Gazans saw little hope on Friday that International Criminal Court arrest warrants for Israeli leaders would slow down the onslaught on the Palestinian territory, where medics said at least 24 people were killed in fresh Israeli military strikes.

In Gaza City in the north, an Israeli strike on a house in Shejaia killed eight people, medics said. Three others were killed in a strike near a bakery and a fisherman was killed as he set out to sea. In the central and southern areas, 12 people were killed in three separate Israeli airstrikes.

Meanwhile, Israeli forces deepened their incursion and bombardment of the northern edge of the enclave, their main offensive since early last month. The military says it aims to prevent Hamas fighters from waging attacks and regrouping there; residents say they fear the aim is to permanently depopulate a strip of territory as a buffer zone, which Israel denies.

Residents in the three besieged towns on the northern edge - Jabalia, Beit Lahiya and Beit Hanoun - said Israeli forces had blown up dozens of houses.

An Israeli strike hit the Kamal Adwan Hospital in Beit Lahiya, one of three medical facilities barely operational in the area, injuring six medical staff, some critically, the Gaza health ministry said in a statement, Reuters reported.

"The strike also destroyed the hospital's main generator, and punctured the water tanks, leaving the hospital without oxygen or water, which threatens the lives of patients and staff inside the hospital," it added. It said 85 wounded people including children and women were inside, eight in the ICU.
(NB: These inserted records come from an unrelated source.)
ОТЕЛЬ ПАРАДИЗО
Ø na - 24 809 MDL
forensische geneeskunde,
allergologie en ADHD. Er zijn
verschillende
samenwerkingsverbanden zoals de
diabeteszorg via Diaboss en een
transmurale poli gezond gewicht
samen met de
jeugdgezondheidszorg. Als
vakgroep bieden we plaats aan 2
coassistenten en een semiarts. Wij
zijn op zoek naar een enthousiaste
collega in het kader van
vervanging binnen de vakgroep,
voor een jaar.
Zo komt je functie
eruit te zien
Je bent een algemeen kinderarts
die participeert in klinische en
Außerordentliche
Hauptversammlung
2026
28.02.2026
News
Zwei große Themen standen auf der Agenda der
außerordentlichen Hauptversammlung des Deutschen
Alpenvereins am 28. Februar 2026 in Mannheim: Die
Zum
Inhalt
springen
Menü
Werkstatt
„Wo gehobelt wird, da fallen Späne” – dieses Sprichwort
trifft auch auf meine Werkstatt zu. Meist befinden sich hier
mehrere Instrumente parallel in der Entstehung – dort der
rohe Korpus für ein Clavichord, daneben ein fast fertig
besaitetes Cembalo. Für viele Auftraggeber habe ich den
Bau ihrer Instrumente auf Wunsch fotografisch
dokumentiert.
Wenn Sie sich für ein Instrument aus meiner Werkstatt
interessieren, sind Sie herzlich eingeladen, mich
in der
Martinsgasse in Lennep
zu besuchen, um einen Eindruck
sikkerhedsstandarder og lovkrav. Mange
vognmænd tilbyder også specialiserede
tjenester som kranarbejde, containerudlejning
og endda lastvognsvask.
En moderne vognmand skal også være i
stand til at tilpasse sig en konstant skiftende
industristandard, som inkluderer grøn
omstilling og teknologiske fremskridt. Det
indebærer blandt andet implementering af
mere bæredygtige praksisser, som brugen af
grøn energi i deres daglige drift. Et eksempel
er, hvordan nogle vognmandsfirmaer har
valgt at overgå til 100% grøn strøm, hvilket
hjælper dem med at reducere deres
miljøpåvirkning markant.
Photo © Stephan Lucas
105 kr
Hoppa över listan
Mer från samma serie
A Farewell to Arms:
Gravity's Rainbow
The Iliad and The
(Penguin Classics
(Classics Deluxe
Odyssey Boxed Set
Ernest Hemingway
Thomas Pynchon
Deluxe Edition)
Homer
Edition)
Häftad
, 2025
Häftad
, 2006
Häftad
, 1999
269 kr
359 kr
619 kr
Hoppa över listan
Later on Friday, the Gaza health ministry said all hospital services across the enclave would stop within 48 hours unless fuel shipments are permitted, blaming restrictions which Israel says are designed to stop fuel being used by Hamas.

Gazans saw the ICC's decision to seek the arrest of Israeli leaders for suspected war crimes as international recognition of the enclave's plight. But those queuing for bread at a bakery in the southern city of Khan Younis were doubtful it would have any impact.
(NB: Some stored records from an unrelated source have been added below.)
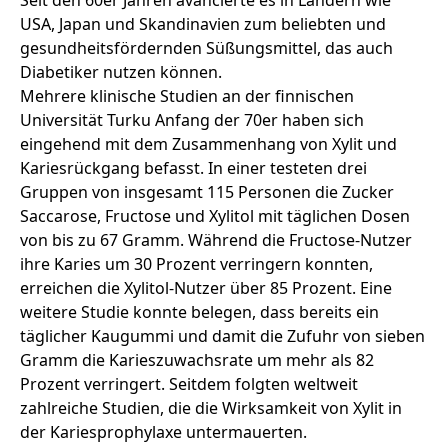
Seit den 60er Jahren avancierte es in Ländern wie
USA, Japan und Skandinavien zum beliebten und
gesundheitsfördernden Süßungsmittel, das auch
Diabetiker nutzen können.
Mehrere klinische Studien an der finnischen
Universität Turku Anfang der 70er haben sich
eingehend mit dem Zusammenhang von Xylit und
Kariesrückgang befasst. In einer testeten drei
Gruppen von insgesamt 115 Personen die Zucker
Saccarose, Fructose und Xylitol mit täglichen Dosen
von bis zu 67 Gramm. Während die Fructose-Nutzer
ihre Karies um 30 Prozent verringern konnten,
erreichen die Xylitol-Nutzer über 85 Prozent. Eine
weitere Studie konnte belegen, dass bereits ein
täglicher Kaugummi und damit die Zufuhr von sieben
Gramm die Karieszuwachsrate um mehr als 82
Prozent verringert. Seitdem folgten weltweit
zahlreiche Studien, die die Wirksamkeit von Xylit in
der Kariesprophylaxe untermauerten.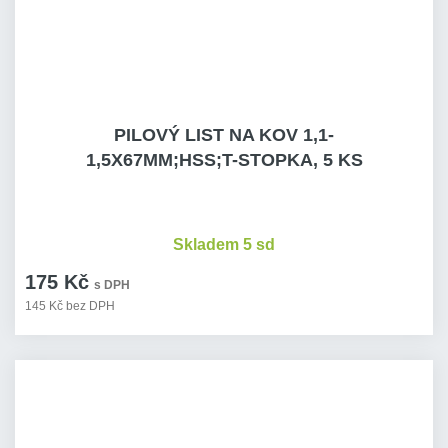
PILOVÝ LIST NA KOV 1,1-
1,5X67MM;HSS;T-STOPKA, 5 KS
Skladem 5 sd
175 Kč
s DPH
145 Kč bez DPH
"The decision will not be implemented because America protects Israel, and it can veto anything. Israel will not be held accountable," said Saber Abu Ghali, as he waited for his turn in the crowd.

Saeed Abu Youssef, 75, said even if justice were to arrive, it would be decades late: "We have been hearing decisions for more than 76 years that have not been implemented and haven't done anything for us."
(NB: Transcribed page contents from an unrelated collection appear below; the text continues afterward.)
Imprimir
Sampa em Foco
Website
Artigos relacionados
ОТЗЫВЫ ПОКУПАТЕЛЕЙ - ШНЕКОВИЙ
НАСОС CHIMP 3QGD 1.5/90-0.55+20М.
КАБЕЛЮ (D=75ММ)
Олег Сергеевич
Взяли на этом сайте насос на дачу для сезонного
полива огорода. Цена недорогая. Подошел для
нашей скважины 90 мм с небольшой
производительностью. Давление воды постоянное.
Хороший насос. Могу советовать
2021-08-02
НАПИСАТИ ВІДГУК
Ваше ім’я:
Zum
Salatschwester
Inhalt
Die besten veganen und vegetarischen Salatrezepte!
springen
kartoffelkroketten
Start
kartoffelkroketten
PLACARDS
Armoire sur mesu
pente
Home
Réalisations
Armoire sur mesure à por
Since Hamas's October 7th attack on Israel, nearly 44,000 Palestinians have been killed in Gaza, much of which has been laid to waste.

The court's prosecutors said there were reasonable grounds to believe Prime Minister Benjamin Netanyahu and former Defense Minister Yoav Gallant were criminally responsible for acts including murder, persecution, and starvation as a weapon of war, as part of a "widespread and systematic attack against the civilian population of Gaza".

The Hague-based court also ordered the arrest of the top Hamas commander Ibrahim Al-Masri, also known as Mohammed Deif. Israel says it has already killed him, which Hamas has not confirmed.

Israel says Hamas is to blame for all harm to Gaza's civilians, for operating among them, which Hamas denies.

Israeli politicians from across the political spectrum have denounced the ICC arrest warrants as biased and based on false evidence, and Israel says the court has no jurisdiction over the war. Hamas hailed the arrest warrants as a first step towards justice.

Efforts by Arab mediators Qatar and Egypt backed by the United States to conclude a ceasefire deal have stalled. Hamas wants a deal that ends the war, while Netanyahu has vowed the war can end only once Hamas is eradicated.